Gradually, her work found its way onto Steiger’s radar. “As a writer, you can’t get anywhere without someone to champion you. I found that in Nina.” Steel’s time as writer in residence led to this year’s compelling Till the Stars Come Down, a play about a troubled family wedding. “We felt confident about doing the play in the round because we did a workshop right before the rehearsal. The director, Bijan Sheibani, started walking around the room and said, ‘We could put this on a revolving stage.’ That fed into a lot of things—the revolving stage, the wedding ring, the cosmos.”
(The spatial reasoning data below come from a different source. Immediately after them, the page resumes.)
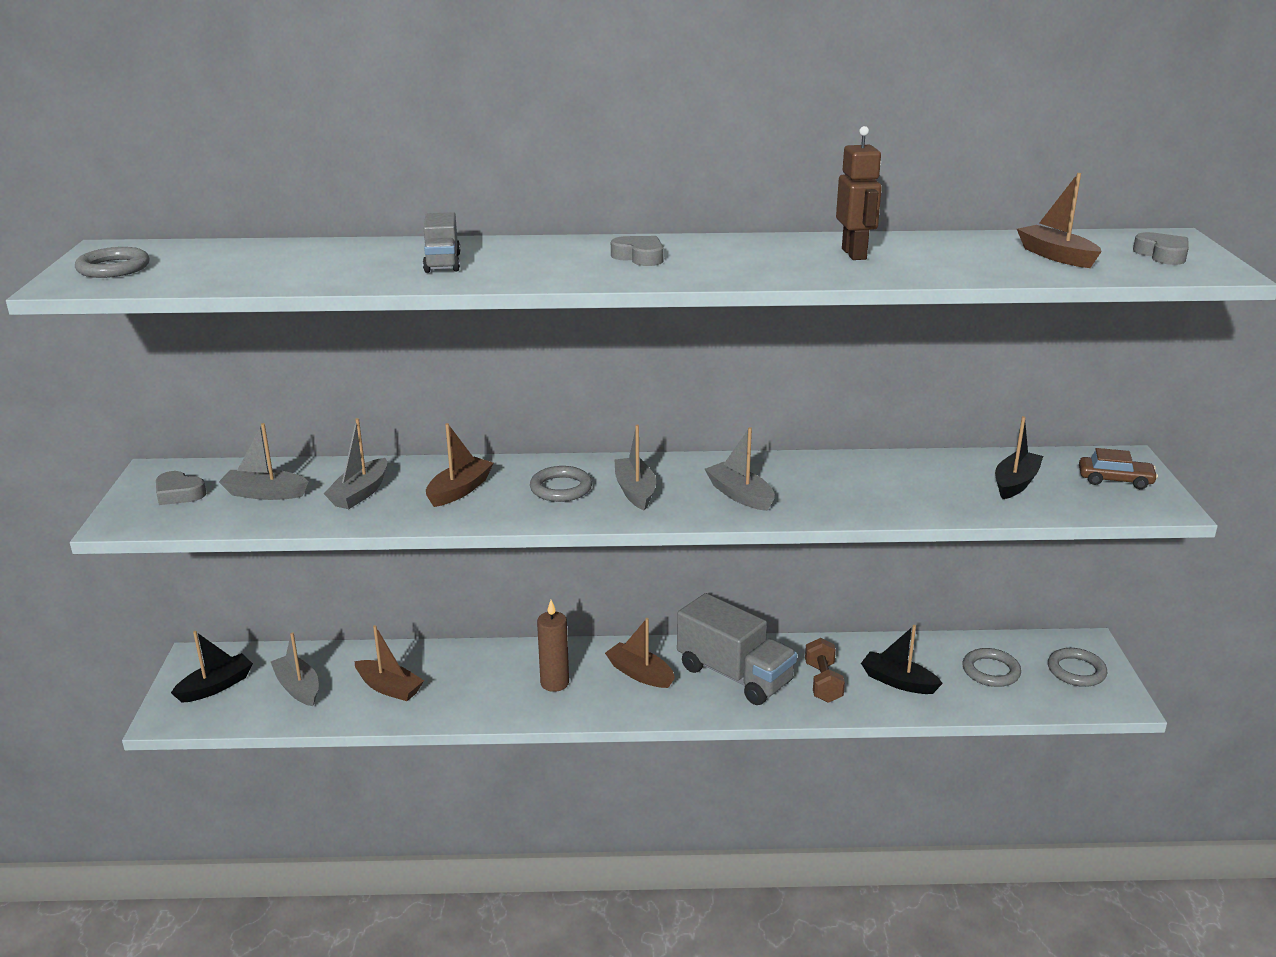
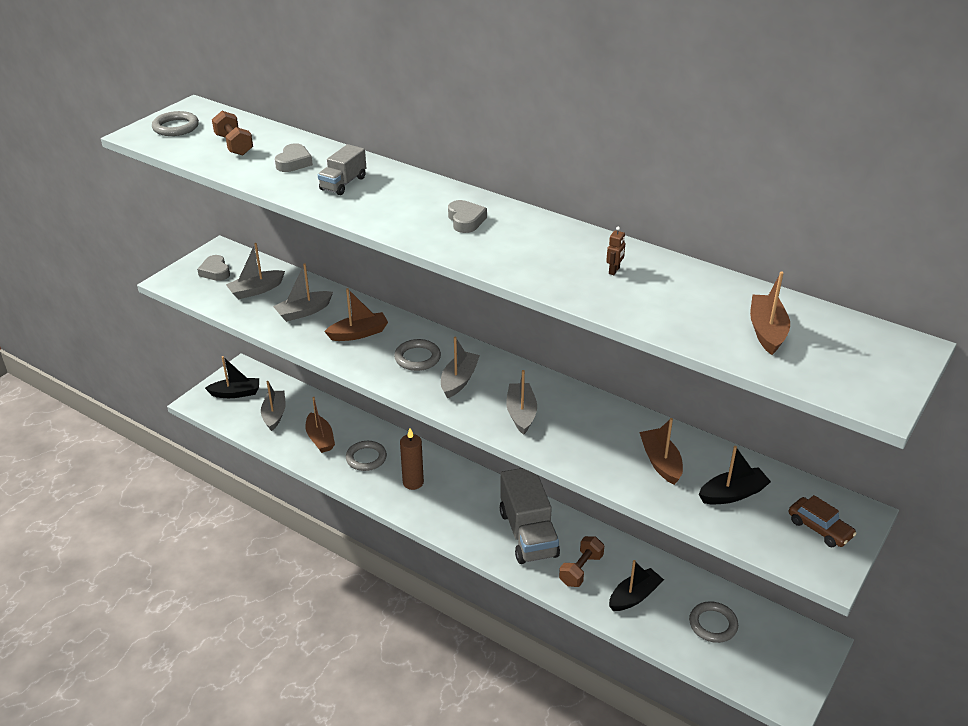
camera: 35 degrees right, 10 degrees up
(232, 265) = (234, 145): none -> brown dumbbell
(265, 493) = (256, 290): grey boat -> grey boat turned 75 degrees counterclockwise
(640, 674) = (470, 502): brown boat -> brown boat (660, 462)
(854, 254) = (614, 271): brown robot -> brown robot, size x0.49
(898, 681) = (634, 596): black boat -> black boat turned 75 degrees clockwise
(1076, 671) = (781, 659): grey ring -> grey ring (366, 458)
(1162, 255) = (862, 364): grey heart -> grey heart (294, 162)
Being in residence gave Steel a salary (“Money is one of the big unspoken things in theatre”) and access to the wider life of the National. “Attending the joint meetings and hearing brilliant theatre minds like Lyndsey Turner or Dominic Cooke analyse a play opened up different sides of my brain. It was the university experience I’d never had.”

Relating to: ‘We’ve stirred some heads’: Roy Williams talks about coping with a fractured nation in The Death of England

Development can expand ideas as they distill their expression. The National’s associate artistic director, Clint Dyer, explains that the first draft of his monologue play Death of England contained a large number of characters. It was only after he and co-writer Roy Williams had experimented with a full cast that they narrowed it down to a single voice. “Because we were able to workshop,” Dyer says, “the foundations of the work are deep.”

I sit with Steiger and Twigg in their shared office at the entrance to the building. Most nights, they and their team visit venues big and small around the country. “I see ridiculous things,” Steiger says. “That’s where the talent is. We’re all looking for different things. For me, it’s often about watching a writer develop. We’re looking for artists who will fill the Dorfman Stage at the National three to five years from now.” For Twigg, the rhythm of the building feels like the steady rhythm of the tide. Each week, a new series of workshops arrives, hurtling toward “sharing” on Friday. She recalls sharing Alexander Zeldin’s heartbreaking play Love. “Alex said, ‘I have three different endings to show you.’ It was devastating to see the actors come up with the idea of ​​Anna Calder-Marshall’s character ‘walking through the woods where she dies,’ as Alex puts it. It was absolutely amazing.”

I’m on my way out the door. Next year Norris will be replaced by Indhu Rubasingham. “She used the studio a lot,” Dyer says. “She’s a veteran.” Steel remembers meeting her there. “It was great to meet Indhu,” he says, “and her saying, ‘What do you want to write? Let’s do it.’ That’s never happened to me before!”